[START]

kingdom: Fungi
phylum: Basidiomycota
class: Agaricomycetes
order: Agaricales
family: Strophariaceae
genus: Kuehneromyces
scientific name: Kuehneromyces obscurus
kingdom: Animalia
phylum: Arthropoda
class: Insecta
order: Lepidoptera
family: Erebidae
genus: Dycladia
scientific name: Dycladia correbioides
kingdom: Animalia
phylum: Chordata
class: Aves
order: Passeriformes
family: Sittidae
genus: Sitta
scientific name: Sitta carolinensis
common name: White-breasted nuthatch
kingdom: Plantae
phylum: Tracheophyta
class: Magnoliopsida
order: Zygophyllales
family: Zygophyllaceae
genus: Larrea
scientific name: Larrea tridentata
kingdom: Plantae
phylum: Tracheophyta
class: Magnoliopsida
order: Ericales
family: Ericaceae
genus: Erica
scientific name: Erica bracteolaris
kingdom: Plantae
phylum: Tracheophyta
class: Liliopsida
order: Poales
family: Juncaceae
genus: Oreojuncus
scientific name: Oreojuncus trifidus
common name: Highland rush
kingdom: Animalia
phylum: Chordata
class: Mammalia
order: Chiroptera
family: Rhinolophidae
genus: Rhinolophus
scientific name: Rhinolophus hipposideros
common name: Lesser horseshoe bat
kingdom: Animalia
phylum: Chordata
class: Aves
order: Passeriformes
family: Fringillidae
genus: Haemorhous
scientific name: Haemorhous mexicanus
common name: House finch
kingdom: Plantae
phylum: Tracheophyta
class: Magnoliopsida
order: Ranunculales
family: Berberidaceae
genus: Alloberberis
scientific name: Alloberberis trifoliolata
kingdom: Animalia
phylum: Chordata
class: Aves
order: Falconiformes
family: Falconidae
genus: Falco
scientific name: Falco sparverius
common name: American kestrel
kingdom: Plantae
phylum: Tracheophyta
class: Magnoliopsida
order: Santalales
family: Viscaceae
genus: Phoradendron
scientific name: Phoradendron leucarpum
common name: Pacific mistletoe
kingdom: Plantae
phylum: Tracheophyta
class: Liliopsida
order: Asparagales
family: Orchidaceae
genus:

[END]

DO THIS. Please copy every line above word for word, from the first through the last.

SOLUTION TO THIS TASK.
kingdom: Fungi
phylum: Basidiomycota
class: Agaricomycetes
order: Agaricales
family: Strophariaceae
genus: Kuehneromyces
scientific name: Kuehneromyces obscurus
kingdom: Animalia
phylum: Arthropoda
class: Insecta
order: Lepidoptera
family: Erebidae
genus: Dycladia
scientific name: Dycladia correbioides
kingdom: Animalia
phylum: Chordata
class: Aves
order: Passeriformes
family: Sittidae
genus: Sitta
scientific name: Sitta carolinensis
common name: White-breasted nuthatch
kingdom: Plantae
phylum: Tracheophyta
class: Magnoliopsida
order: Zygophyllales
family: Zygophyllaceae
genus: Larrea
scientific name: Larrea tridentata
kingdom: Plantae
phylum: Tracheophyta
class: Magnoliopsida
order: Ericales
family: Ericaceae
genus: Erica
scientific name: Erica bracteolaris
kingdom: Plantae
phylum: Tracheophyta
class: Liliopsida
order: Poales
family: Juncaceae
genus: Oreojuncus
scientific name: Oreojuncus trifidus
common name: Highland rush
kingdom: Animalia
phylum: Chordata
class: Mammalia
order: Chiroptera
family: Rhinolophidae
genus: Rhinolophus
scientific name: Rhinolophus hipposideros
common name: Lesser horseshoe bat
kingdom: Animalia
phylum: Chordata
class: Aves
order: Passeriformes
family: Fringillidae
genus: Haemorhous
scientific name: Haemorhous mexicanus
common name: House finch
kingdom: Plantae
phylum: Tracheophyta
class: Magnoliopsida
order: Ranunculales
family: Berberidaceae
genus: Alloberberis
scientific name: Alloberberis trifoliolata
kingdom: Animalia
phylum: Chordata
class: Aves
order: Falconiformes
family: Falconidae
genus: Falco
scientific name: Falco sparverius
common name: American kestrel
kingdom: Plantae
phylum: Tracheophyta
class: Magnoliopsida
order: Santalales
family: Viscaceae
genus: Phoradendron
scientific name: Phoradendron leucarpum
common name: Pacific mistletoe
kingdom: Plantae
phylum: Tracheophyta
class: Liliopsida
order: Asparagales
family: Orchidaceae
genus:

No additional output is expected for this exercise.